Reproduce every line of text in the records below word for word, leaving out the pictures.

───── Data supplied

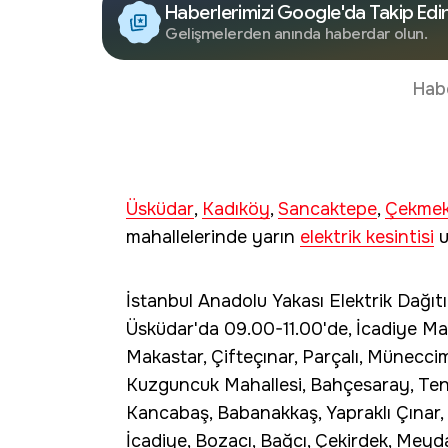
Haberlerimizi Google'da Takip Edi
Gelişmelerden anında haberdar olun.
Hab
Üsküdar
,
Kadıköy
,
Sancaktepe
,
Çekme
mahallelerinde yarın
elektrik kesintisi
u
İstanbul Anadolu Yakası Elektrik Dağı
Üsküdar'da 09.00-11.00'de, İcadiye Mah
Makastar, Çifteçınar, Parçalı, Münecci
Kuzguncuk Mahallesi, Bahçesaray, Tene
Kancabaş, Babanakkaş, Yapraklı Çınar, 
İcadiye, Bozacı, Bağcı, Çekirdek, Meyda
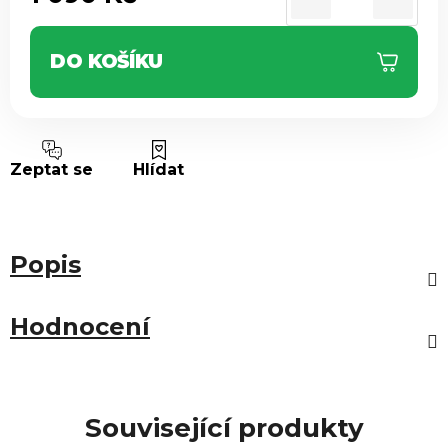
Měrná cena:
DO KOŠÍKU
Zeptat se
Hlídat
Popis
Hodnocení
Související produkty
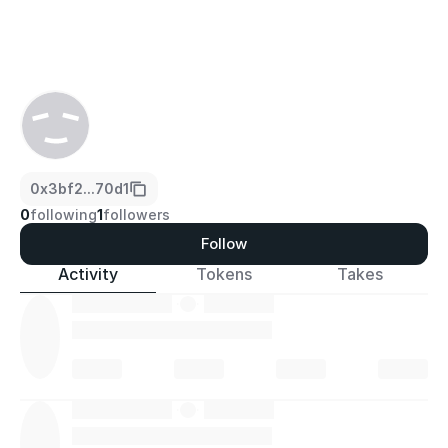
0x3bf2...70d1
0
following
1
followers
Follow
Activity
Tokens
Takes
·
·
·
·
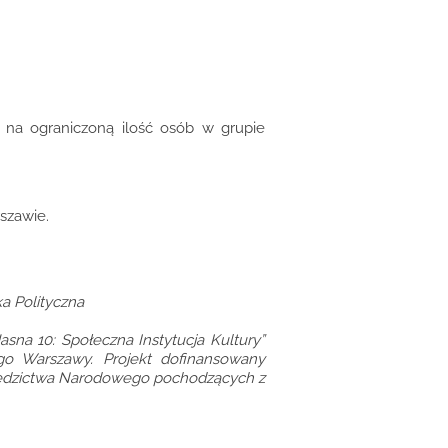
u na ograniczoną ilość osób w grupie
szawie.
a Polityczna
asna 10: Społeczna Instytucja Kultury”
go Warszawy. Projekt dofinansowany
Dziedzictwa Narodowego pochodzących z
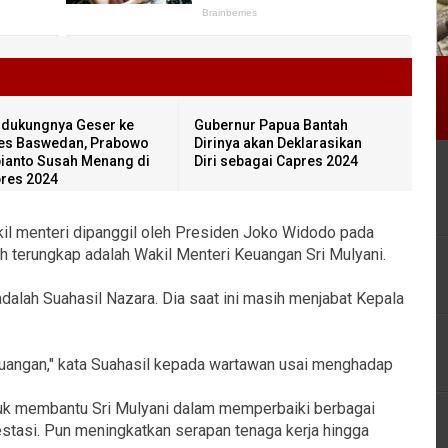
dukungnya Geser ke
Gubernur Papua Bantah
es Baswedan, Prabowo
Dirinya akan Deklarasikan
ianto Susah Menang di
Diri sebagai Capres 2024
pres 2024
kil menteri dipanggil oleh Presiden Joko Widodo pada
h terungkap adalah Wakil Menteri Keuangan Sri Mulyani.
alah Suahasil Nazara. Dia saat ini masih menjabat Kepala
Keuangan," kata Suahasil kepada wartawan usai menghadap
tuk membantu Sri Mulyani dalam memperbaiki berbagai
tasi. Pun meningkatkan serapan tenaga kerja hingga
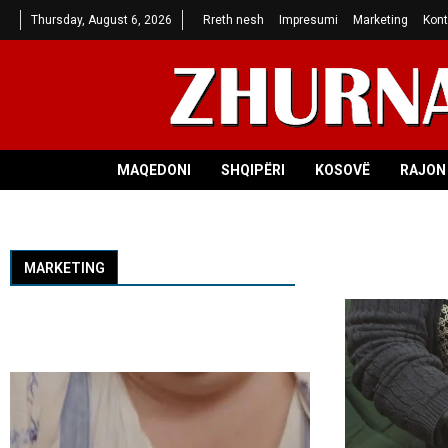
Thursday, August 6, 2026
Rreth nesh
Impresumi
Marketing
Kont
MAQEDONI
SHQIPËRI
KOSOVË
RAJON 
MARKETING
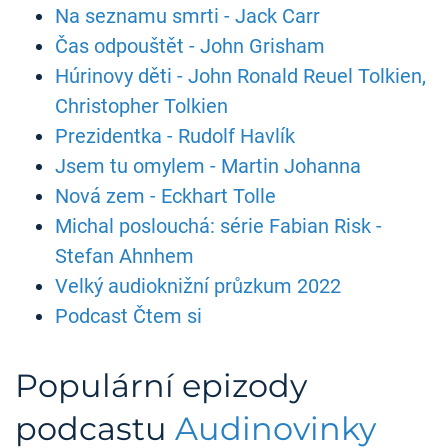
Na seznamu smrti - Jack Carr
Čas odpouštět - John Grisham
Húrinovy děti - John Ronald Reuel Tolkien,
Christopher Tolkien
Prezidentka - Rudolf Havlík
Jsem tu omylem - Martin Johanna
Nová zem - Eckhart Tolle
Michal poslouchá: série Fabian Risk -
Stefan Ahnhem
Velký audioknižní průzkum 2022
Podcast Čtem si
Populární epizody
podcastu
Audinovinky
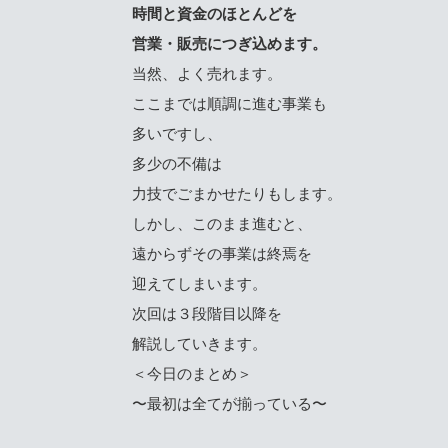
時間と資金のほとんどを
営業・販売につぎ込めます。
当然、よく売れます。
ここまでは順調に進む事業も
多いですし、
多少の不備は
力技でごまかせたりもします。
しかし、このまま進むと、
遠からずその事業は終焉を
迎えてしまいます。
次回は３段階目以降を
解説していきます。
＜今日のまとめ＞
〜最初は全てが揃っている〜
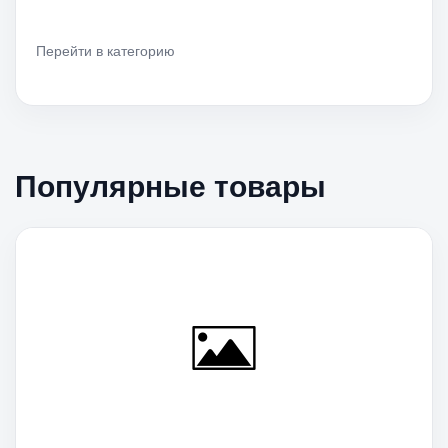
Перейти в категорию
Популярные товары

──────────

> [Answer section]
Haberlerimizi Google'da Takip Edi
Gelişmelerden anında haberdar olun.
Hab
Üsküdar
,
Kadıköy
,
Sancaktepe
,
Çekme
mahallelerinde yarın
elektrik kesintisi
u
İstanbul Anadolu Yakası Elektrik Dağı
Üsküdar'da 09.00-11.00'de, İcadiye Mah
Makastar, Çifteçınar, Parçalı, Münecci
Kuzguncuk Mahallesi, Bahçesaray, Tene
Kancabaş, Babanakkaş, Yapraklı Çınar, 
İcadiye, Bozacı, Bağcı, Çekirdek, Meyda
Měrná cena:
DO KOŠÍKU
Zeptat se
Hlídat
Popis
Hodnocení
Související produkty
0x3bf2...70d1
0
following
1
followers
Follow
Activity
Tokens
Takes
·
·
·
·
u na ograniczoną ilość osób w grupie
szawie.
a Polityczna
asna 10: Społeczna Instytucja Kultury”
go Warszawy. Projekt dofinansowany
Dziedzictwa Narodowego pochodzących z
dukungnya Geser ke
Gubernur Papua Bantah
es Baswedan, Prabowo
Dirinya akan Deklarasikan
ianto Susah Menang di
Diri sebagai Capres 2024
pres 2024
kil menteri dipanggil oleh Presiden Joko Widodo pada
h terungkap adalah Wakil Menteri Keuangan Sri Mulyani.
alah Suahasil Nazara. Dia saat ini masih menjabat Kepala
Keuangan," kata Suahasil kepada wartawan usai menghadap
tuk membantu Sri Mulyani dalam memperbaiki berbagai
tasi. Pun meningkatkan serapan tenaga kerja hingga
Thursday, August 6, 2026
Rreth nesh
Impresumi
Marketing
Kont
MAQEDONI
SHQIPËRI
KOSOVË
RAJON 
MARKETING
Na seznamu smrti - Jack Carr
Čas odpouštět - John Grisham
Húrinovy děti - John Ronald Reuel Tolkien,
Christopher Tolkien
Prezidentka - Rudolf Havlík
Jsem tu omylem - Martin Johanna
Nová zem - Eckhart Tolle
Michal poslouchá: série Fabian Risk -
Stefan Ahnhem
Velký audioknižní průzkum 2022
Podcast Čtem si
Populární epizody
podcastu
Audinovinky
時間と資金のほとんどを
営業・販売につぎ込めます。
当然、よく売れます。
ここまでは順調に進む事業も
多いですし、
多少の不備は
力技でごまかせたりもします。
しかし、このまま進むと、
遠からずその事業は終焉を
迎えてしまいます。
次回は３段階目以降を
解説していきます。
＜今日のまとめ＞
〜最初は全てが揃っている〜
Перейти в категорию
Популярные товары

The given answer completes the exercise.